Plain-text document sources
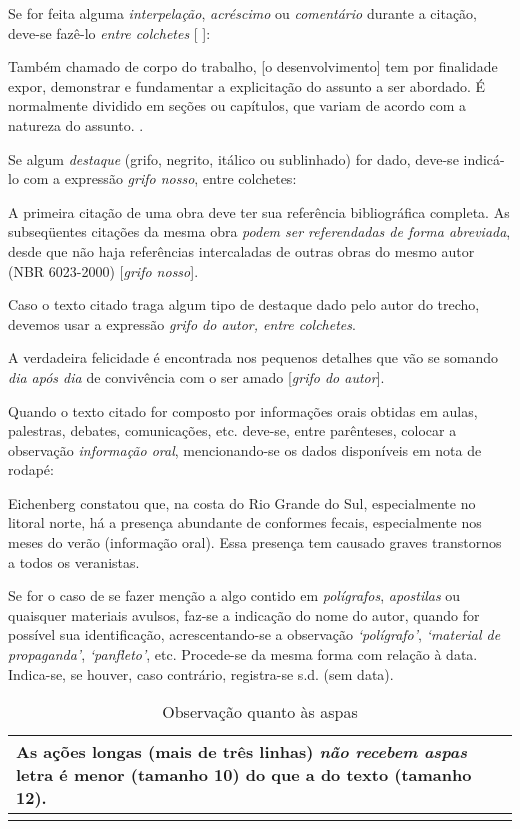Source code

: Se for feita alguma \emph{interpelação}, \emph{acréscimo} ou \emph{comentário} durante a citação, deve-se fazê-lo \emph{entre colchetes} [ ]:

Também chamado de corpo do trabalho, [o desenvolvimento] tem por finalidade expor, demonstrar e fundamentar a explicitação do assunto a ser abordado. É normalmente dividido em seções ou capítulos, que variam de acordo com a natureza do assunto. \cite[p. 17]{garcia2000}.

Se algum \emph{destaque} (grifo, negrito, itálico ou sublinhado) for dado, deve-se indicá-lo com a expressão \emph{grifo nosso}, entre colchetes:

A primeira citação de uma obra deve ter sua referência bibliográfica completa. As subseqüentes citações da mesma obra \emph{podem ser referendadas de forma abreviada}, desde que não haja referências intercaladas de outras obras do mesmo autor (NBR 6023-2000) [\emph{grifo nosso}].

Caso o texto citado traga algum tipo de destaque dado pelo autor do trecho, devemos usar a expressão \emph{grifo do autor, entre colchetes}.

A verdadeira felicidade é encontrada nos pequenos detalhes que vão se somando \emph{dia após dia} de convivência com o ser amado \cite[p. 12]{guerrero2000} [\emph{grifo do autor}].

Quando o texto citado for composto por informações orais obtidas em aulas, palestras, debates, comunicações, etc. deve-se, entre parênteses, colocar a observação \emph{informação oral}, mencionando-se os dados disponíveis em nota de rodapé:

Eichenberg constatou que, na costa do Rio Grande do Sul, especialmente no litoral norte, há a presença abundante de conformes fecais, especialmente nos meses do verão (informação oral). Essa presença tem causado graves transtornos a todos os veranistas.

Se for o caso de se fazer menção a algo contido em \emph{polígrafos}, \emph{apostilas} ou quaisquer materiais avulsos, faz-se a indicação do nome do autor, quando for possível sua identificação, acrescentando-se a observação \emph{`polígrafo'}, \emph{`material de propaganda'}, \emph{`panfleto'}, etc. Procede-se da mesma forma com relação à data. Indica-se, se houver, caso contrário, registra-se s.d. (sem data).

\begin{table}[h]
    \caption{Observação quanto às aspas}
    \begin{center}
        \begin{tabular}{ p{\textwidth} }
            \hline
            As ações longas (mais de três linhas) \emph{não recebem aspas} letra é menor (tamanho 10) do que a do texto (tamanho 12). \\
            \hline
             \\
            \hline
        \end{tabular}
    \end{center}
    \label{tab:tipos-citacao-longa}
\end{table}

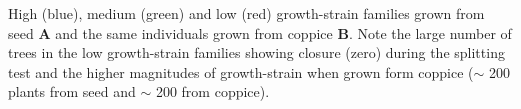 High (blue), medium (green) and low (red) growth-strain families grown from seed \textbf{A} and the same individuals grown from coppice \textbf{B}. Note the large number of trees in the low growth-strain families showing closure (zero) during the splitting test and the higher magnitudes of growth-strain when grown form coppice (\(\sim\) 200 plants from seed and \(\sim\) 200 from coppice).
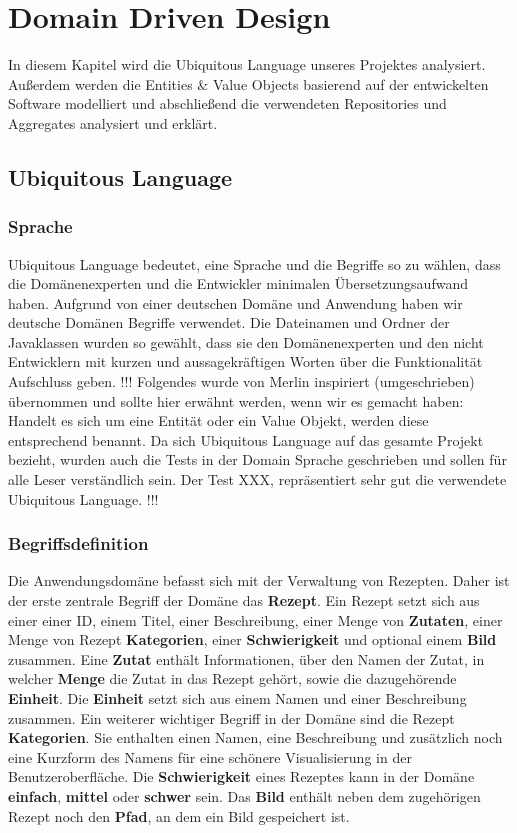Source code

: \chapter{Domain Driven Design}
In diesem Kapitel wird die Ubiquitous Language unseres Projektes analysiert. Außerdem werden die Entities \& Value Objects basierend auf der entwickelten Software modelliert und abschließend die verwendeten Repositories und Aggregates analysiert und erklärt.
\section{Ubiquitous Language}
\subsection{Sprache}
Ubiquitous Language  bedeutet, eine Sprache und die Begriffe so zu wählen, dass die Domänenexperten und die Entwickler minimalen Übersetzungsaufwand haben.  Aufgrund von einer deutschen Domäne und Anwendung haben wir deutsche Domänen Begriffe verwendet.
Die Dateinamen und Ordner der Javaklassen wurden so gewählt, dass sie den Domänenexperten und den nicht Entwicklern mit kurzen und aussagekräftigen Worten über die Funktionalität Aufschluss geben. !!! Folgendes wurde von Merlin inspiriert (umgeschrieben) übernommen und sollte hier erwähnt werden, wenn wir es gemacht haben: Handelt es sich um eine Entität oder ein Value Objekt, werden diese entsprechend benannt.
Da sich Ubiquitous Language  auf das gesamte Projekt bezieht, wurden auch die Tests in der Domain Sprache geschrieben und sollen für alle Leser verständlich sein. Der Test XXX, repräsentiert sehr gut die verwendete Ubiquitous Language. !!!
\subsection{Begriffsdefinition}
Die Anwendungsdomäne befasst sich mit der Verwaltung von Rezepten. Daher ist der erste zentrale Begriff der Domäne das \textbf{Rezept}. Ein Rezept setzt sich aus einer einer ID, einem Titel, einer Beschreibung, einer Menge von \textbf{Zutaten}, einer Menge von Rezept \textbf{Kategorien}, einer \textbf{Schwierigkeit} und optional einem \textbf{Bild} zusammen. Eine \textbf{Zutat} enthält Informationen, über den Namen der Zutat, in welcher \textbf{Menge} die Zutat in das Rezept gehört, sowie die dazugehörende \textbf{Einheit}. Die \textbf{Einheit} setzt sich aus einem Namen und einer Beschreibung zusammen.
Ein weiterer wichtiger Begriff in der Domäne sind die Rezept \textbf{Kategorien}. Sie enthalten einen Namen, eine Beschreibung und zusätzlich noch eine Kurzform des Namens für eine schönere Visualisierung in der Benutzeroberfläche.
Die \textbf{Schwierigkeit} eines Rezeptes kann in der Domäne \textbf{einfach}, \textbf{mittel} oder \textbf{schwer} sein. Das \textbf{Bild} enthält neben dem zugehörigen Rezept noch den \textbf{Pfad}, an dem ein Bild gespeichert ist.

_What to work on_
No pictures should appear; only the lines from the first line of the records through the line with "(grifo, negrito, itálico", both included, are to be restated word for word.

_Your solution_
Source code

: Se for feita alguma \emph{interpelação}, \emph{acréscimo} ou \emph{comentário} durante a citação, deve-se fazê-lo \emph{entre colchetes} [ ]:

Também chamado de corpo do trabalho, [o desenvolvimento] tem por finalidade expor, demonstrar e fundamentar a explicitação do assunto a ser abordado. É normalmente dividido em seções ou capítulos, que variam de acordo com a natureza do assunto. \cite[p. 17]{garcia2000}.

Se algum \emph{destaque} (grifo, negrito, itálico ou sublinhado) for dado, deve-se indicá-lo com a expressão \emph{grifo nosso}, entre colchetes:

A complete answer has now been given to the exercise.